Два сценических задника, расположенные под углом друг к другу, работают, как две рейсшины, постепенно надвигаясь на героя, втягивая сцены из его жизни и пряча за собой людей, за которыми Скороходов наблюдает через многочисленные прорези дверей. Это стремительно сужающееся пространство оставляет герою все меньше места, часто физически выталкивая его на авансцену, где последний шаг можно сделать только… в зрительный зал.

Со зрителем Константин Райкин и ведет свой диалог-монолог, делая это с упоением, виртуозно. В каждый момент он обнажает отношение героя к происходящему, страдание, надежду, веру — в сына, в будущее дочери, в то, что все будет, с помощью Бога, хорошо. Все детали жизни ему важны, во всем может оказаться «Божье испытание» — как, например, в найденной после попойки связке купюр аж на 500 рублей. Райкин подробно отыгрывает «взять или не взять». И где бы ни оказывалась спрятанная связка (рубашка, подкладка, ботинок), она начинает прожигать тело Скороходова, и он, как в свое время Ганечка у Достоевского, бросается эти купюры вынимать — только не из камина, а из пожара собственной совести, чтобы в конце концов вернуть пьяному клиенту.

Скороходов то собирается, скукоживается в комочек, то привычно замирает с округлившейся спиной и вытянутым на трех пальцах подносом, а то, наоборот, осмеливается и спину распрямить, сына с дочерью защитить, отпор дать. В глазах Скороходова не всегда стоят невидимые миру слезы — нет, он не хочет быть страдальцем и не видит себя им, — но они выступают, когда стены совсем сближаются, не оставляя пространства даже на глоток воздуха. Но стены опять расходятся, и тогда в глазах Райкина появляются блеск и искринка.

Записанные данные:
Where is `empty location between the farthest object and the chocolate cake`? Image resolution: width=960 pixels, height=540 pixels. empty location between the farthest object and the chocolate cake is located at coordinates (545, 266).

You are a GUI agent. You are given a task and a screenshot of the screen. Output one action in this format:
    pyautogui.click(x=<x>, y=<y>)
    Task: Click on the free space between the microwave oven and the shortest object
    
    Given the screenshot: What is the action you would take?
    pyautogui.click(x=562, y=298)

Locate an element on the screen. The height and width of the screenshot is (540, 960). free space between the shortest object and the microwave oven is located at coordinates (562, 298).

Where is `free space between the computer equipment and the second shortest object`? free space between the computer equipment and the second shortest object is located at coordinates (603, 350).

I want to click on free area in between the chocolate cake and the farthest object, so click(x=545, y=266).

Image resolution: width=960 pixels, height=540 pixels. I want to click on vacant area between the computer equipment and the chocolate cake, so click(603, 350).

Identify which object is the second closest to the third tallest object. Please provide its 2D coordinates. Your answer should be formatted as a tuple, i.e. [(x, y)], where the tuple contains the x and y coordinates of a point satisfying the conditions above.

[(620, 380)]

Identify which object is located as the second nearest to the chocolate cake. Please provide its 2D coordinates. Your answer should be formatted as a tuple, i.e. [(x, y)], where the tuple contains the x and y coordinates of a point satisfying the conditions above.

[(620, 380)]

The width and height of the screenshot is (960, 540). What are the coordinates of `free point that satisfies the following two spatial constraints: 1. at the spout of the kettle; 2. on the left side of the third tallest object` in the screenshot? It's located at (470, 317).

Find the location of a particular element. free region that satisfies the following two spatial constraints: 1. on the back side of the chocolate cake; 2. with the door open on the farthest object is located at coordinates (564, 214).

Что нужно сделать:
(a) Повторите без изменений часть текста для разбора от слов «Со зрителем Константин Райкин» до слов «вернуть пьяному клиенту.» включительно.
(b) Какую сумму, согласно тексту для разбора, нашел Скороходов после попойки?
Эти строки взяты из другого источника.

Ответы по порядку:
(a)
Со зрителем Константин Райкин и ведет свой диалог-монолог, делая это с упоением, виртуозно. В каждый момент он обнажает отношение героя к происходящему, страдание, надежду, веру — в сына, в будущее дочери, в то, что все будет, с помощью Бога, хорошо. Все детали жизни ему важны, во всем может оказаться «Божье испытание» — как, например, в найденной после попойки связке купюр аж на 500 рублей. Райкин подробно отыгрывает «взять или не взять». И где бы ни оказывалась спрятанная связка (рубашка, подкладка, ботинок), она начинает прожигать тело Скороходова, и он, как в свое время Ганечка у Достоевского, бросается эти купюры вынимать — только не из камина, а из пожара собственной совести, чтобы в конце концов вернуть пьяному клиенту.

(b) Связку купюр на 500 рублей.